Magic, too, to watch a pod of six dolphins playing with the bow wave of a fishing boat coming into Eishort. And also having Effie round for afternoon tea and cake (no cheese, thank you). We’ve not seen her for over three years, one way or another, and we caught up with news of her daughters who’ve moved back from the mainland to live in the same crofting valley, and build a new house, and….And I tell her that she’s in some new poems and that so is Norman. She doesn’t mind, she says. Gives that deprecating och.
So I’ve followed desire paths, and found the serenity. Which is nice. We’re off home tomorrow morning at some unearthly hour to to be home in time to pick up the cat. Then we’ll unpack, I’ll post this, look out of the window and wonder where the sea and the mountains went.

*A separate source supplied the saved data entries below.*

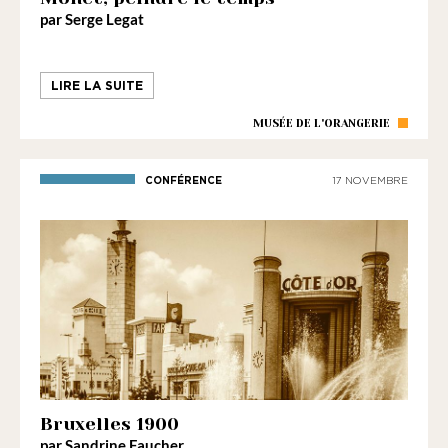
par Serge Legat
LIRE LA SUITE
MUSÉE DE L'ORANGERIE
CONFÉRENCE
17 NOVEMBRE
Bruxelles 1900
par Sandrine Faucher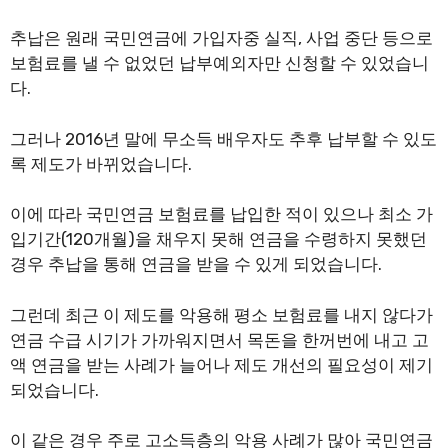
추납은 원래 국민연금에 가입자중 실직, 사업 중단 등으로
보험료를 낼 수 없었던 납부예외자만 신청할 수 있었습니
다.
그러나 2016년 말에 무소득 배우자도 추후 납부할 수 있도
록 제도가 바뀌었습니다.
이에 따라 국민연금 보험료를 납입한 적이 있으나 최소 가
입기간(120개월)을 채우지 못해 연금을 수령하지 못했던
경우 추납을 통해 연금을 받을 수 있게 되었습니다.
그런데 최근 이 제도를 악용해 평소 보험료를 내지 않다가
연금 수급 시기가 가까워지면서 목돈을 한꺼번에 내고 고
액 연금을 받는 사례가 늘어나 제도 개선의 필요성이 제기
되었습니다.
이 같은 경우 주로 고소득층의 악용 사례가 많아 국민연금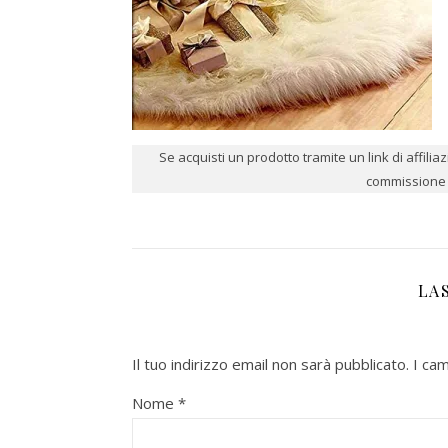
Se acquisti un prodotto tramite un link di affili
commissione p
LA
Il tuo indirizzo email non sarà pubblicato.
I ca
Nome
*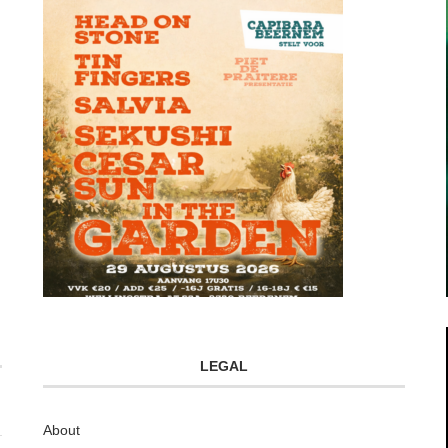
LEGAL
About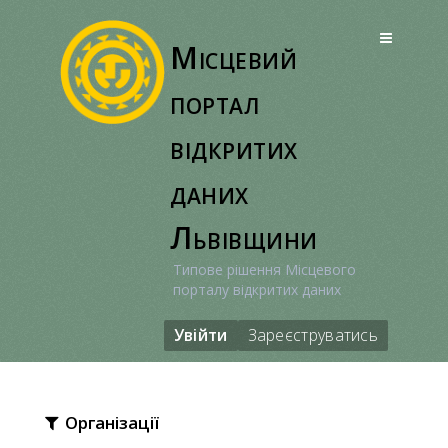
Перейти
до
Місцевий
вмісту
портал
відкритих
даних
Львівщини
Типове рішення Місцевого
порталу відкритих даних
Увійти
Зареєструватись
Організації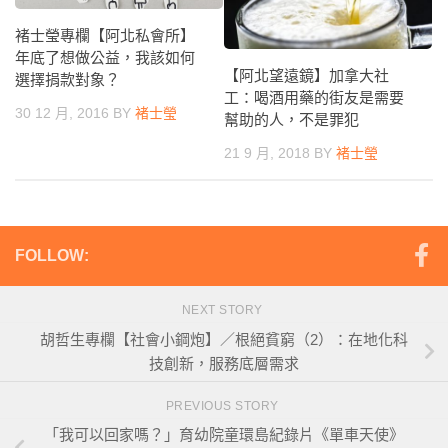
褚士瑩專欄【阿北私會所】
年底了想做公益，我該如何
【阿北望遠鏡】加拿大社
選擇捐款對象？
工：喝酒用藥的街友是需要
30 12 月, 2016
BY
褚士瑩
幫助的人，不是罪犯
21 9 月, 2018
BY
褚士瑩
FOLLOW:
NEXT STORY
胡哲生專欄【社會小鋼炮】／根絕貧窮（2）：在地化科
技創新，服務底層需求
PREVIOUS STORY
「我可以回家嗎？」育幼院童環島紀錄片《單車天使》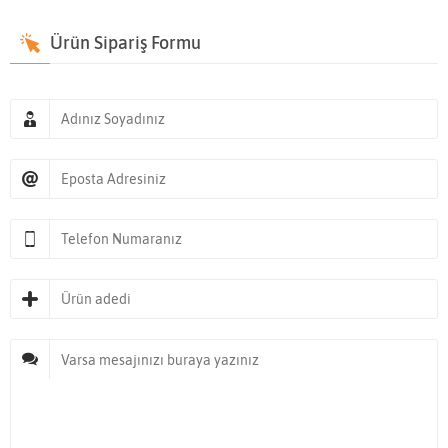
Ürün Sipariş Formu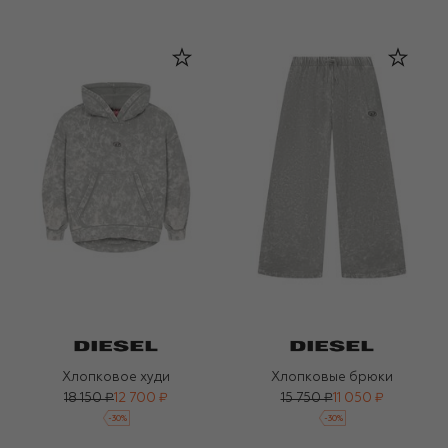
Хлопковое худи
Хлопковые брюки
18 150 ₽
12 700 ₽
15 750 ₽
11 050 ₽
-
30
%
-
30
%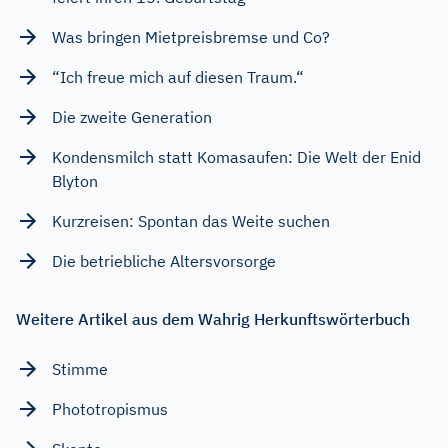
Was bringen Mietpreisbremse und Co?
“Ich freue mich auf diesen Traum.“
Die zweite Generation
Kondensmilch statt Komasaufen: Die Welt der Enid
Blyton
Kurzreisen: Spontan das Weite suchen
Die betriebliche Altersvorsorge
Weitere Artikel aus dem Wahrig Herkunftswörterbuch
Stimme
Phototropismus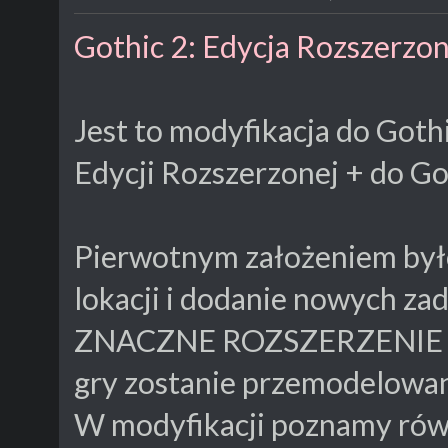
Gothic 2: Edycja Rozszerzon
Jest to modyfikacja do Goth
Edycji Rozszerzonej + do Go
Pierwotnym założeniem był
lokacji i dodanie nowych za
ZNACZNE ROZSZERZENIE wą
gry zostanie przemodelowan
W modyfikacji poznamy równ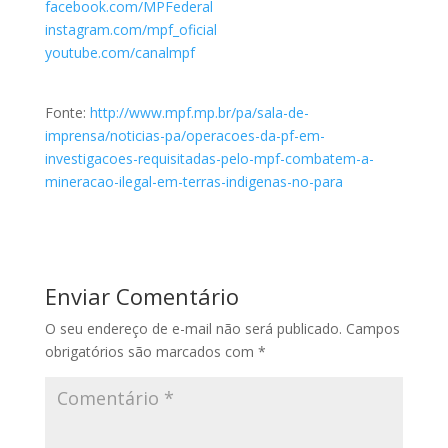
facebook.com/MPFederal
instagram.com/mpf_oficial
youtube.com/canalmpf
Fonte:
http://www.mpf.mp.br/pa/sala-de-
imprensa/noticias-pa/operacoes-da-pf-em-
investigacoes-requisitadas-pelo-mpf-combatem-a-
mineracao-ilegal-em-terras-indigenas-no-para
Enviar Comentário
O seu endereço de e-mail não será publicado.
Campos
obrigatórios são marcados com
*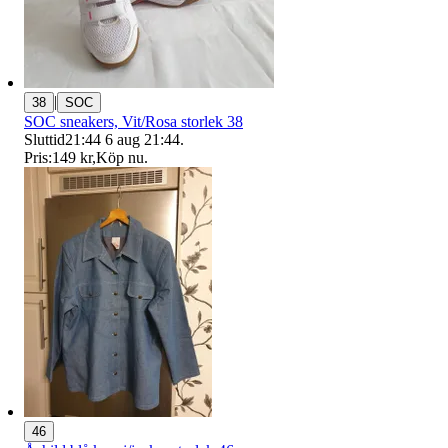
|
38
SOC
SOC sneakers, Vit/Rosa storlek 38
Sluttid
21:44
6 aug 21:44
.
Pris:
149 kr
,
Köp nu
.
46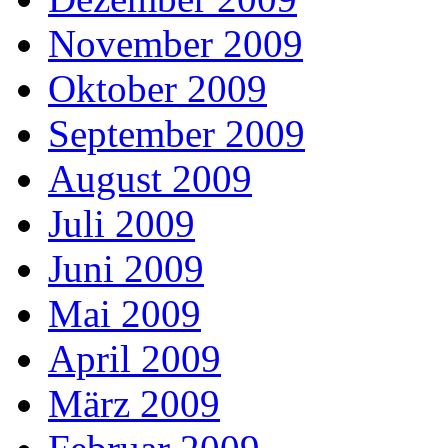
November 2009
Oktober 2009
September 2009
August 2009
Juli 2009
Juni 2009
Mai 2009
April 2009
März 2009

And next week is the start of a lot of poetry stuff. A book launch for Steve Nash up at Mytholmroyd on Monday….Helen Mort’s supporting. Yay.! Thursday we’ll be at The Red Shed in Wakefield, when the hugely talented Di Slaney will be guesting.And on Friday I’ll have in my hand a copy of my very first full collection.!!!!!!!!! The Poetry Business are having an evening for the winners of the Yorkshire Prize…individual poems picked out by Billy Collins from shortlisted entries in the Pamphlet Competition. And among them, I’m really chuffed to see friends like Charlotte Whetton and the amazing Mike di Placido. Plus I get to read with Stuart Pickford (Swimming with jellyfish). What a week….and more readings coming up. I’ll put them on Facebook.
Next week we’ll be back to normal. We’ll have a guest whose work I think is really exciting (as well as technically very very clever). In the meantime, you could be ordering the collection that I still have to hold in my hand. Much Possessed. You could pre-order it. Just follow the link. http://www.poetrybusiness.co.uk/shop/933/much-possessed
And if you don’t want to, that’s OK. Follow your desire paths. In the meantime, here’s a poem as a taster. See you next Sunday.
A flicker of white water on the burn
below the alders where the heron roosts
A flirt of dunnock in the short grass
that sets the sheep trotting
Rain dragging its skirts
across the skerries in the ebb
Right on the rim of the moor
three hinds , watching
A curl of bluegrey turf smoke
from the red-roofed croft
I keep it like this.
The heron just crumpling
into the alders,
like a broken kite
the deer watching
between the moor and the sky
small birds lifting from the field
like the hem of a skirt in a breeze
the lamentations of sheep
the bright red tin roof of a crofter’s house
Postscript: when I got home I opened an email that told me I’ve won 2nd Prize in the Canterbury International Poetry Comp. How good is that!!! I told you I was lucky.